Von der Leyen propose un âge légal d'accès aux réseaux sociaux
TL;DR
- Ursula von der Leyen présentera aux États membres, après l'été 2026, un paquet législatif fixant un âge d'accès aux réseaux sociaux.
- Le plan est graduel : aucun écran avant 3 ans, accès supervisé et limité jusqu'à 13 ans, vérification d'âge élargie ensuite.
- La Commission cite 4 à 6 heures d'écran par jour et près de 60 % de jeunes enfants touchés par des problèmes émotionnels en ligne.
Ursula von der Leyen a formalisé ce 13 juillet une étape que la Commission européenne évitait de trancher publiquement : elle dit être convaincue par l'idée d'un âge minimum légal d'accès aux réseaux sociaux. Selon Euronews, la présidente de la Commission présentera aux États membres, après la pause estivale, un paquet articulé autour d'un « social media start date » légalement encadré, d'une vérification d'âge élargie et d'une responsabilité renforcée des plateformes.
Le cadre proposé est graduel plutôt qu'uniforme. Avant 3 ans, aucun écran. Entre 3 et 13 ans, un accès uniquement sous supervision adulte et pour des durées limitées. Au-delà, l'idée est d'imposer une preuve d'âge à l'entrée. Von der Leyen a résumé sa position d'une phrase, « Social media is not a toy », avant de poser une règle plus générale, « whoever develops a product is responsible for its safety ». C'est cette bascule d'une responsabilité familiale vers une responsabilité produit, avec un « duty of care » demandé aux plateformes, qui structure tout le projet.

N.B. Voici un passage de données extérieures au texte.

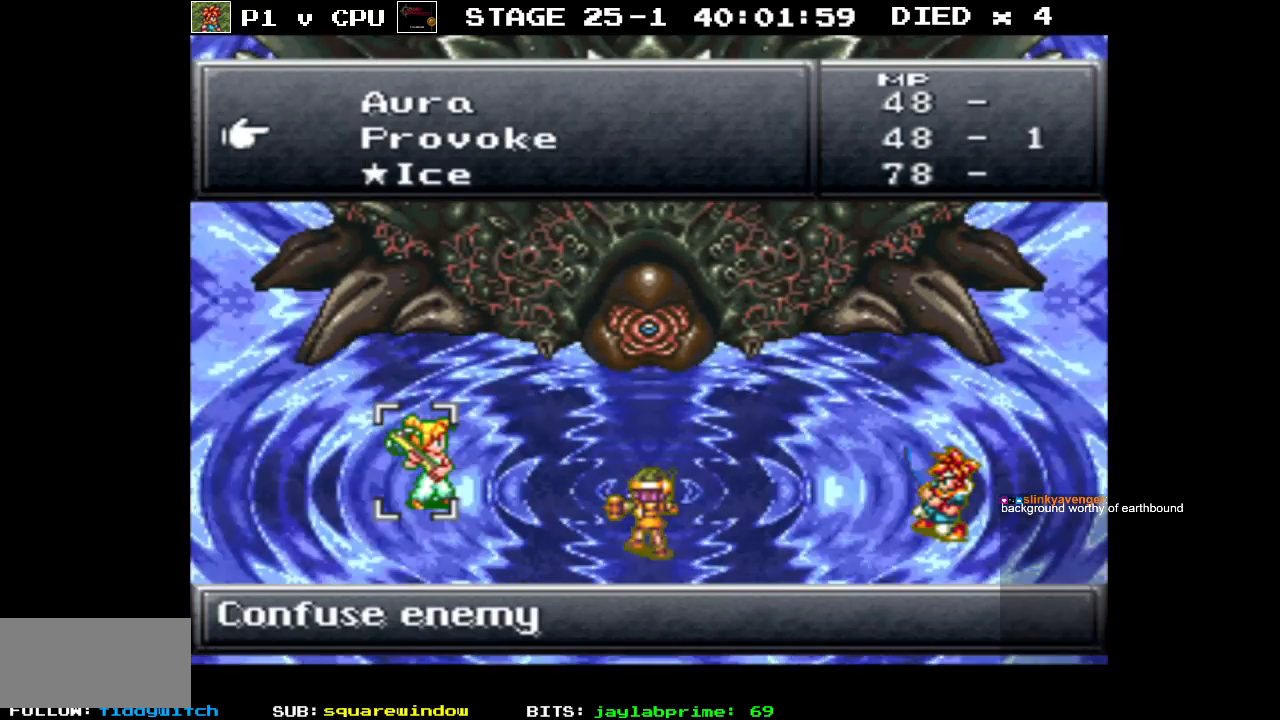
{"buttons": [], "events": [[100, "DPAD_DOWN", "up"], [183, "DPAD_DOWN", "down"], [300, "DPAD_DOWN", "up"]]}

Les chiffres cités méritent d'être pris tels que rapportés par la Commission, pas comme des données consolidées. Les jeunes passeraient 4 à 6 heures par jour devant les écrans, et près de 60 % des jeunes enfants auraient été confrontés à des problèmes émotionnels ou psychosociaux en ligne. Le professeur Jörg Fegert, de l'Université d'Ulm, recommande une « EU-wide harmonisation » d'une restriction d'accès pour les « social media+ » sous 13 ans, définis par la présence de scroll infini, d'autoplay et de notifications persistantes. La co-auteure Dr Maria Melcior a rappelé que les dangers potentiels sont, selon elle, aussi grands que les opportunités.

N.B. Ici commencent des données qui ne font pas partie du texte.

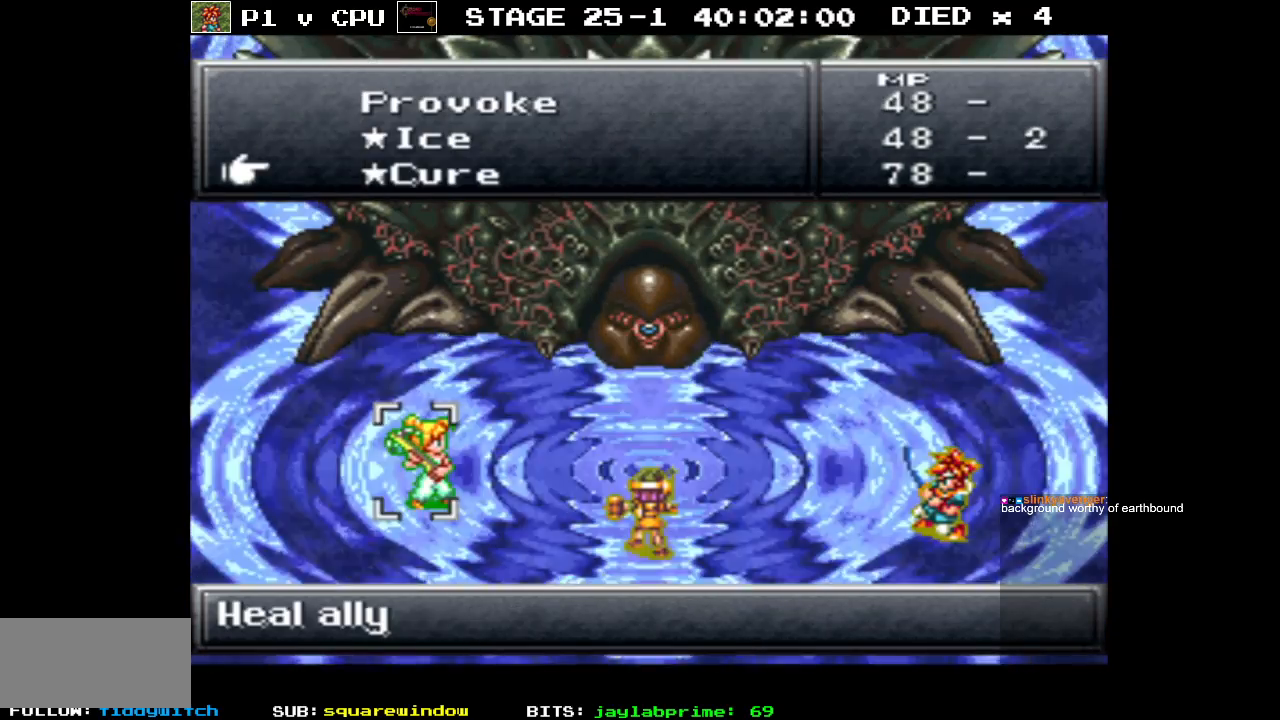
{"buttons": [], "events": [[133, "A", "down"], [233, "A", "up"]]}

Ce que le compte-rendu ne donne pas encore, c'est ce qui décidera de la portée réelle du texte : quel mécanisme technique de vérification sera retenu, quel régime de sanctions accompagnera l'obligation, et si les messageries privées et les jeux entrent dans le périmètre ou si seuls les flux algorithmiques sont visés. Le calendrier lui-même reste large, « après l'été », sans date de dépôt formel.
Pour les plateformes visées, l'échéance politique est claire même si la loi ne l'est pas encore : elles ont quelques mois pour montrer qu'un onboarding jeunesse peut être vérifié sans exiger l'identité complète de chaque utilisateur, faute de quoi le débat basculera entièrement du côté du législateur. Les fournisseurs d'outils de vérification d'âge et les acteurs de l'identité numérique européenne, eux, ont probablement gagné leur trimestre.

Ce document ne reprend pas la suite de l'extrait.